Supplied data:
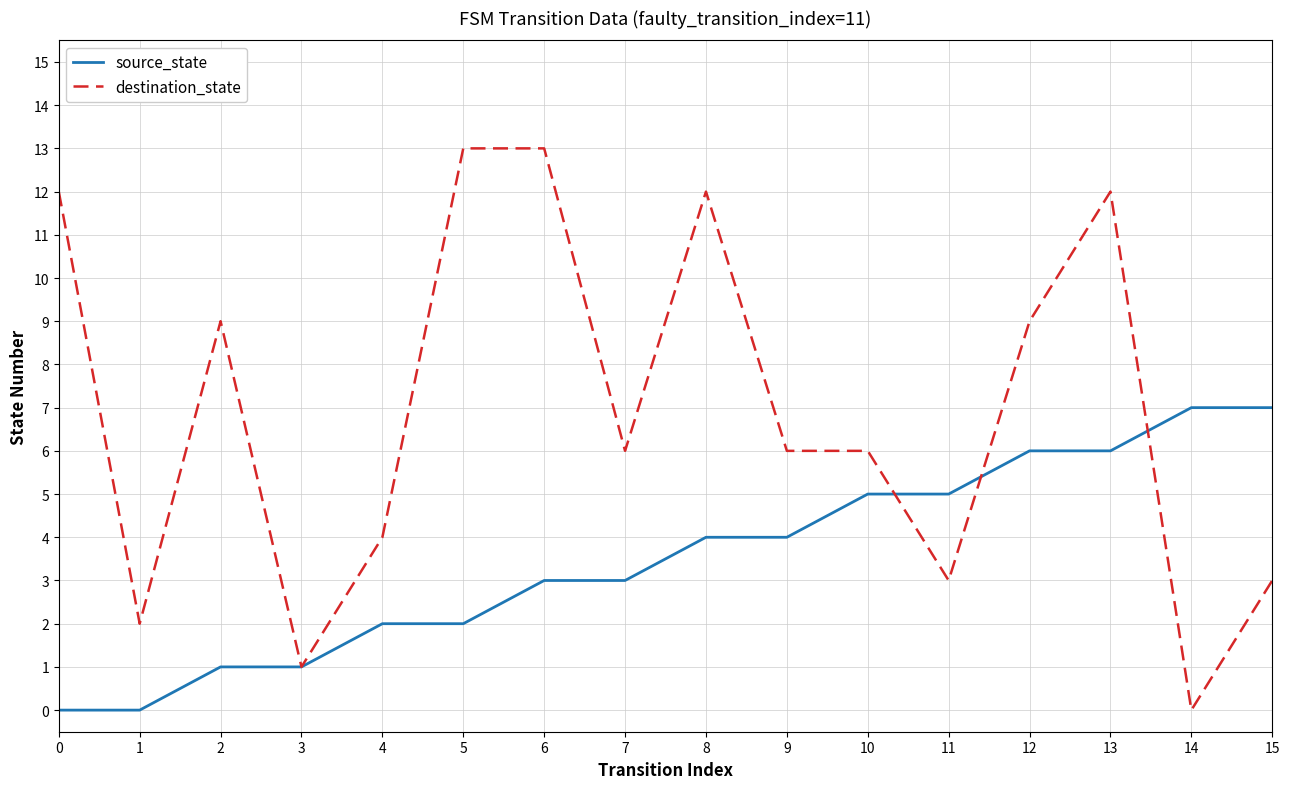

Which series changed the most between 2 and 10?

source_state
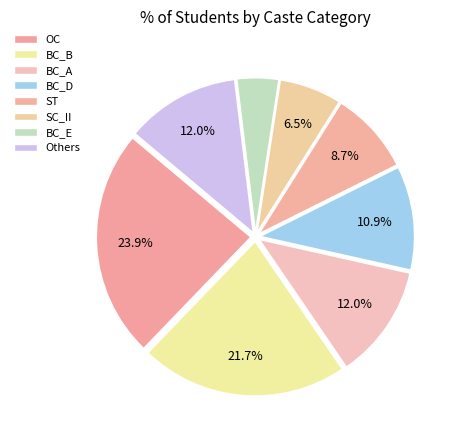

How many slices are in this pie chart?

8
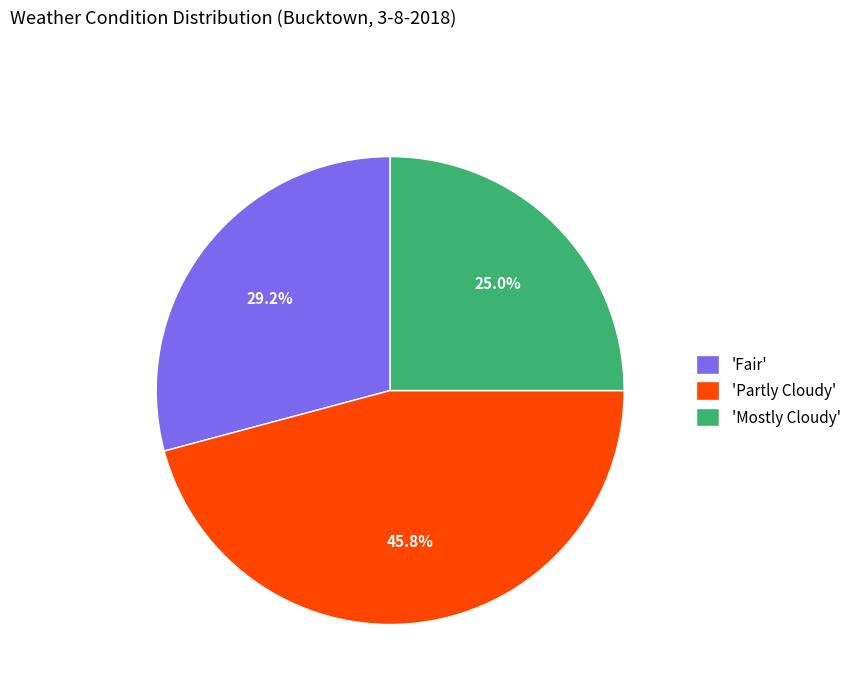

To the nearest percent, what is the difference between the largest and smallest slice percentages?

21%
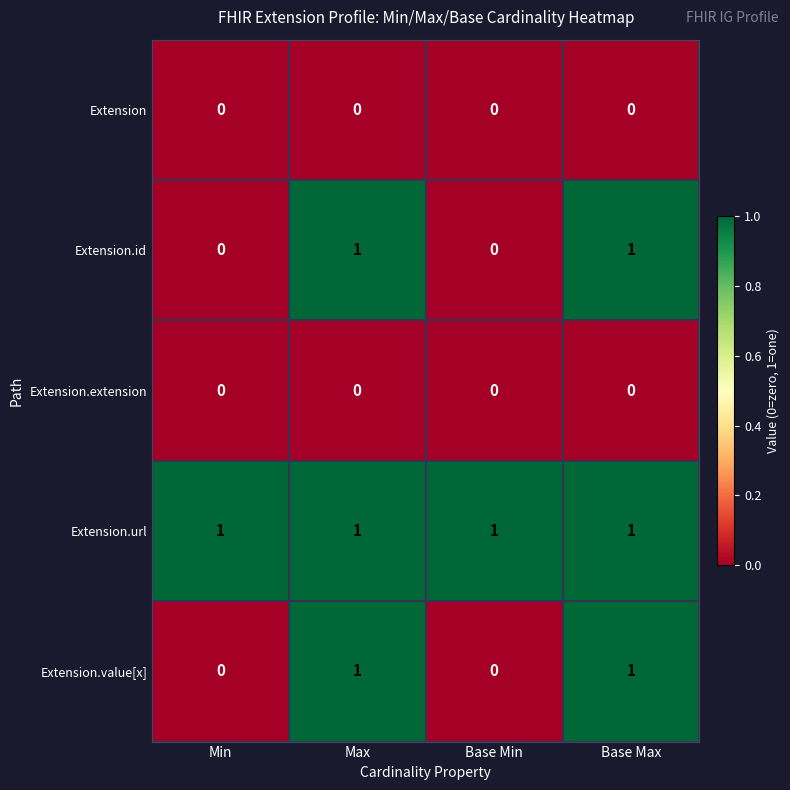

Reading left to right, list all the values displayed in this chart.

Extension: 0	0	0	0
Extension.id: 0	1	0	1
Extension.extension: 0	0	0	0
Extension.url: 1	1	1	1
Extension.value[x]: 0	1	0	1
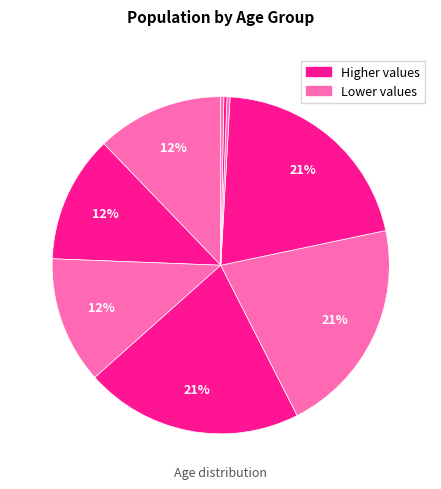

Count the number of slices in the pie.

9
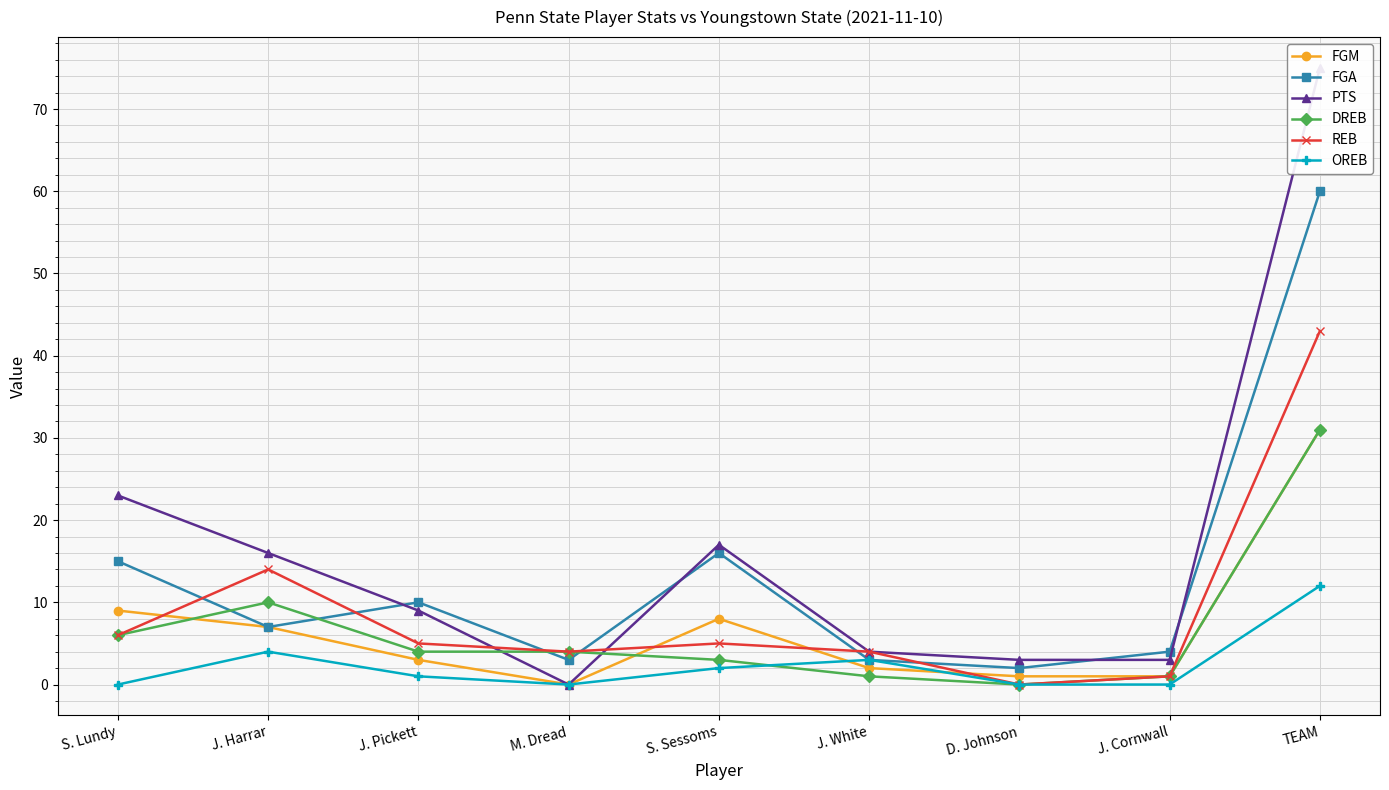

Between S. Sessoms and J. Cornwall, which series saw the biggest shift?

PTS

Task to complete: Format every text line of the material above as a numbered list, leaving out the blank lines and the pictures.

Result of this task:
1. Which series changed the most between 2 and 10?
2. source_state
3. How many slices are in this pie chart?
4. 8
5. To the nearest percent, what is the difference between the largest and smallest slice percentages?
6. 21%
7. Reading left to right, list all the values displayed in this chart.
8. Extension: 0	0	0	0
9. Extension.id: 0	1	0	1
10. Extension.extension: 0	0	0	0
11. Extension.url: 1	1	1	1
12. Extension.value[x]: 0	1	0	1
13. Count the number of slices in the pie.
14. 9
15. Between S. Sessoms and J. Cornwall, which series saw the biggest shift?
16. PTS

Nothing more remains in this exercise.